Many felt that the ECB were clutching at straws when they accused the Saffers of being drugs cheats. Sour grapes, they said. Yet, after the crushing Oval Test victory that set up the D’Oliveira series win, Graeme Smith could scarcely have been more candid: “we owe a lot to hash”. He then skipped off to fashion a makeshift bong from a Gatorade bottle. Conclusive and damning evidence, no?

Amla, meanwhile, went of for some throwdowns.

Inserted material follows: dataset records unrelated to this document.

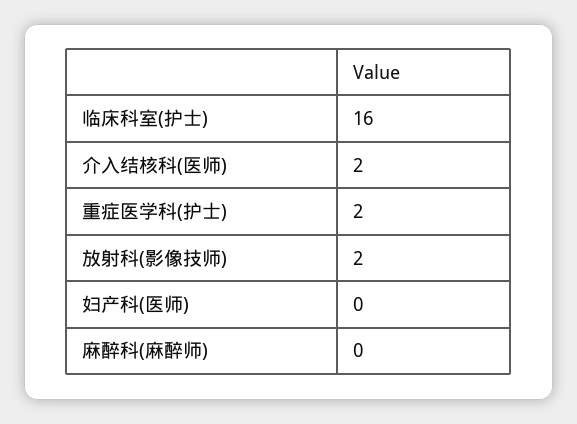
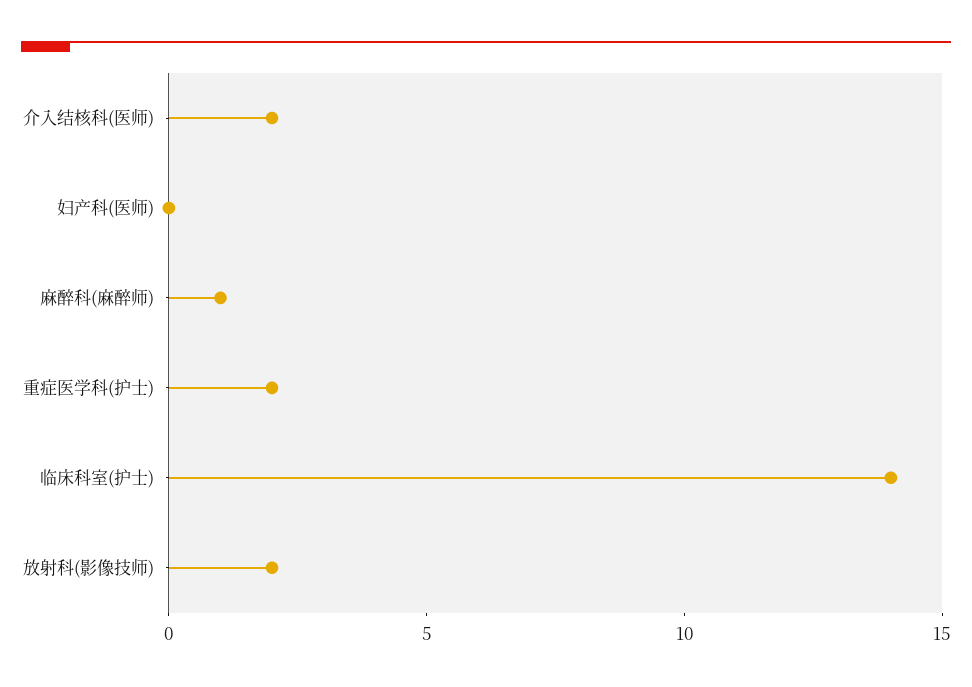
  {
-   "临床科室(护士)": 16,
+   "临床科室(护士)": 14,
    "介入结核科(医师)": 2,
    "重症医学科(护士)": 2,
    "放射科(影像技师)": 2,
    "妇产科(医师)": 0,
-   "麻醉科(麻醉师)": 0
+   "麻醉科(麻醉师)": 1
  }

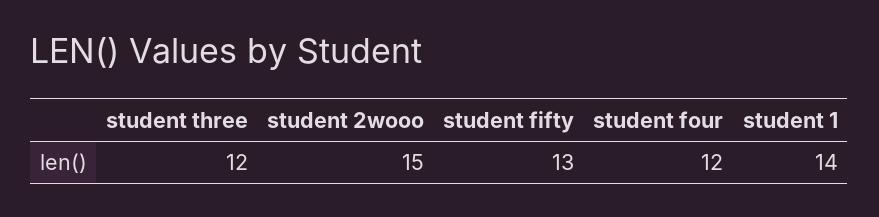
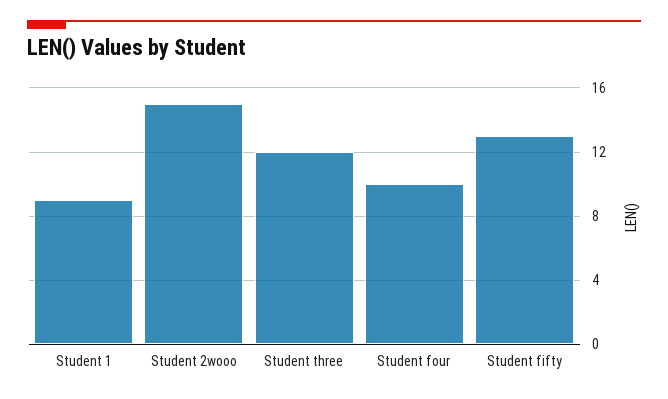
  {
    "student three": 12,
    "student 2wooo": 15,
    "student fifty": 13,
-   "student four": 12,
+   "student four": 10,
-   "student 1": 14
+   "student 1": 9
  }

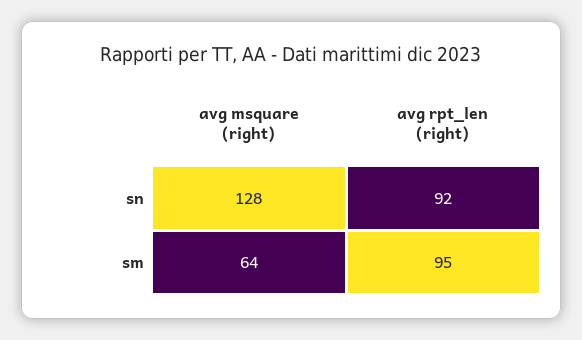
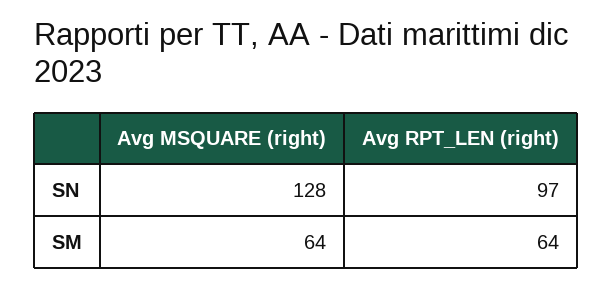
  {
    "avg msquare (right)": {
      "sn": 128,
      "sm": 64
    },
    "avg rpt_len (right)": {
-     "sn": 92,
+     "sn": 97,
-     "sm": 95
+     "sm": 64
    }
  }

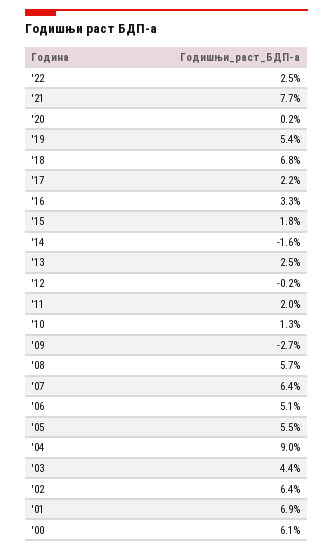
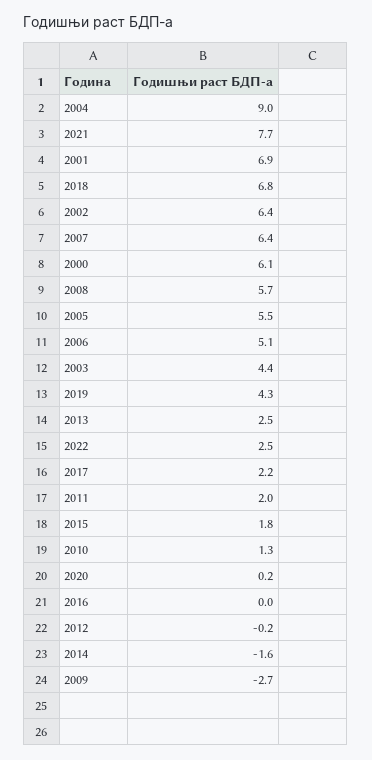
  {
    "'22": 2.5,
    "'21": 7.7,
    "'20": 0.2,
-   "'19": 5.4,
+   "'19": 4.3,
    "'18": 6.8,
    "'17": 2.2,
-   "'16": 3.3,
+   "'16": 0,
    "'15": 1.8,
    "'14": -1.6,
    "'13": 2.5,
    "'12": -0.2,
    "'11": 2,
    "'10": 1.3,
    "'09": -2.7,
    "'08": 5.7,
    "'07": 6.4,
    "'06": 5.1,
    "'05": 5.5,
    "'04": 9,
    "'03": 4.4,
    "'02": 6.4,
    "'01": 6.9,
    "'00": 6.1
  }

He was reported to have lent his prayer mat to Alistair Cook.


“the sun always shines on TB” (A-ha!)

After some deliberation while he located the correct shelves in His omniscience, God, a.k.a. the Supreme Being (sometimes referred to as Allah or Yahweh), has given his final verdict in the great debate taking hold of Midlanders East and West – i.e. which city is the better: Birmingham or Nottingham? – and he has done it through the medium of weather.

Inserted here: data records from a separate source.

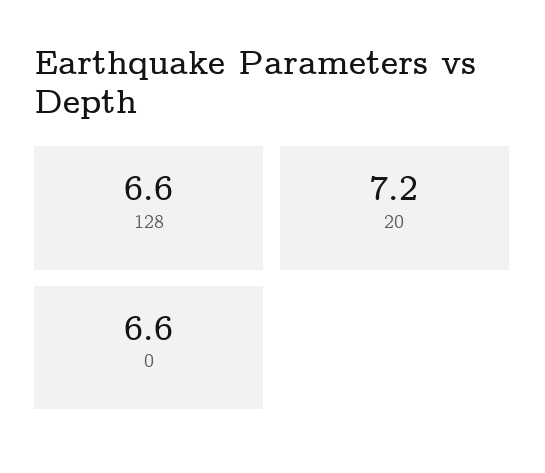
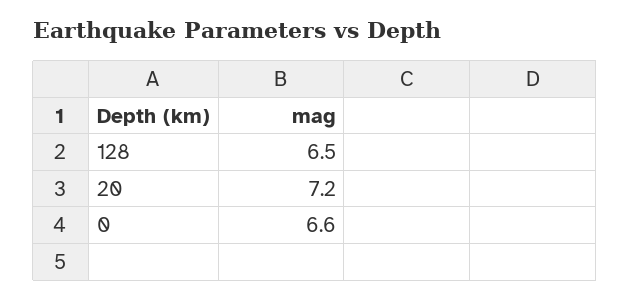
  {
-   "128": 6.6,
+   "128": 6.5,
    "20": 7.2,
    "0": 6.6
  }

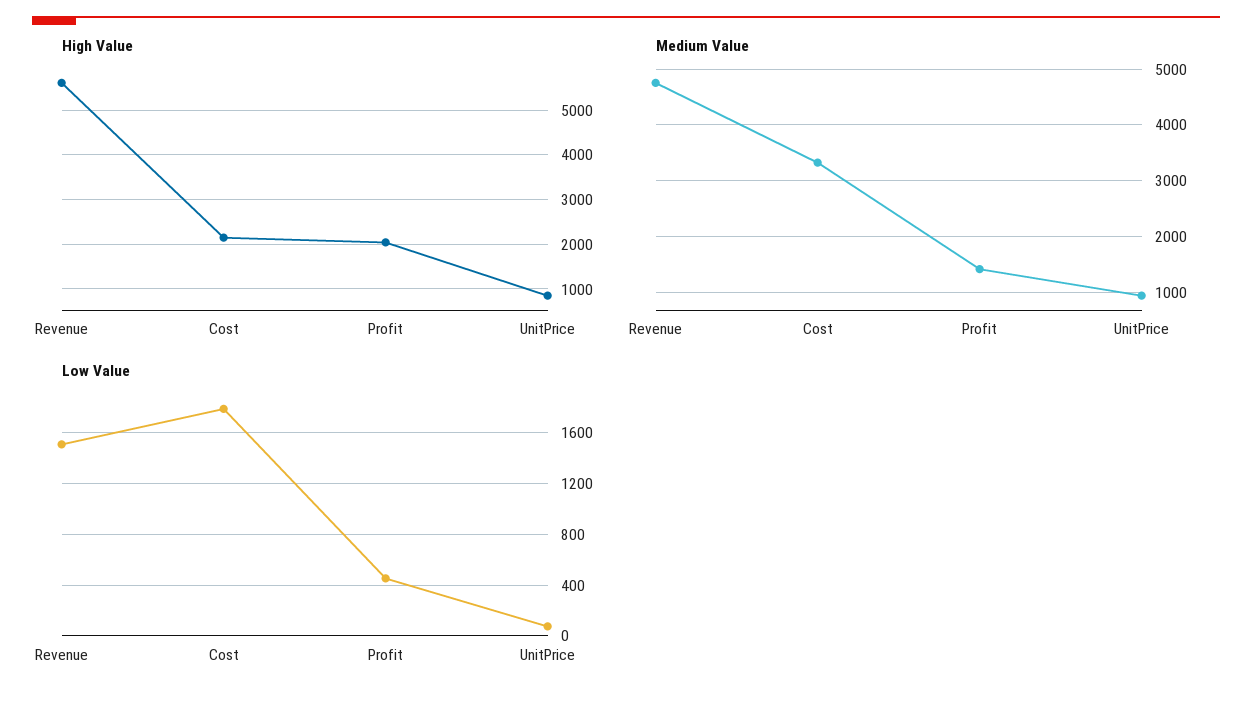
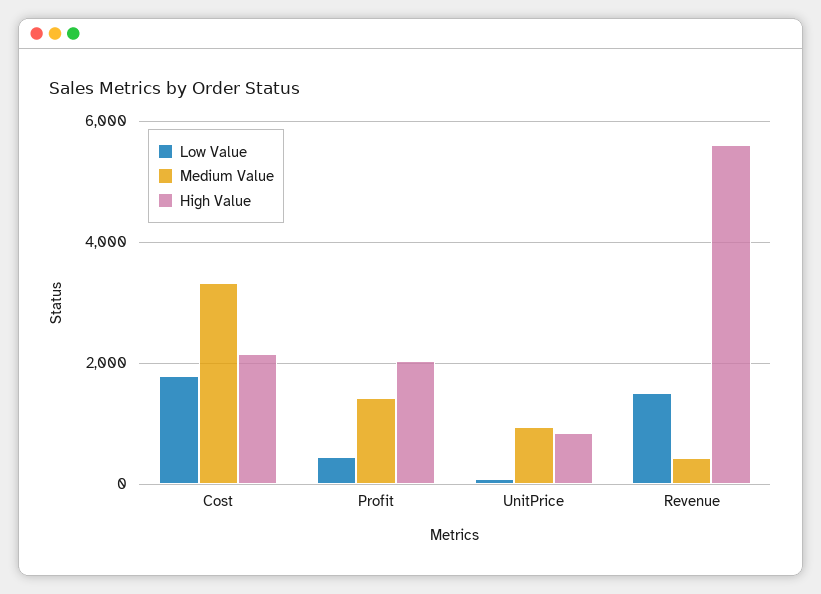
  {
    "High Value": {
      "Revenue": 5600,
      "Cost": 2200,
      "Profit": 2000,
      "UnitPrice": 800
    },
    "Medium Value": {
-     "Revenue": 4800,
+     "Revenue": 400,
      "Cost": 3400,
      "Profit": 1400,
      "UnitPrice": 1000
    },
    "Low Value": {
      "Revenue": 1500,
      "Cost": 1800,
      "Profit": 450,
      "UnitPrice": 100
    }
  }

The game here was played out under pale blue skies (prior to the floodlit part, smartass), as had been the T20 game against the West Indies and the four days of the Wisden Trophy Test. Down the road in Brummidge, things haven’t gone quite so swimmingly (well, you know what I mean). Three out of five days of their Windies Test were washed out, as was the Cashraker ODI against Australia in July.

Conclusive.


 Woak-o Oh-Yes!

With England missing the ambivalent hipsterism of Stuart Broad – “I’ll give the Barnet and clobber a whirl, but I don’t want to commit to all the sh*t on my arm” – it was good to see a frontline seamer of real batting ability at number 8 (a pet topic of someone of this parish).

“He could be whatever he wants to be,” pundits are wont to say of young cricketers of promise. Well, given that young people want to be things like dragons and drones and drills, it is doubtful whether one should adhere to that notion. Even so, his naked batting talent, the excellent positions he gets into, the instinctive movement of his hands, the range of strokes, all augur well for England’s search for Test-class all-rounders: here may be a fourth seamer eventually capable of batting as high as number 6.  


* NB. We have made it five in honour of England short-changing the crowd to the tune of 29 balls, thus allowing SA to knock off with 93 balls to spare. Please take it up with the ECB.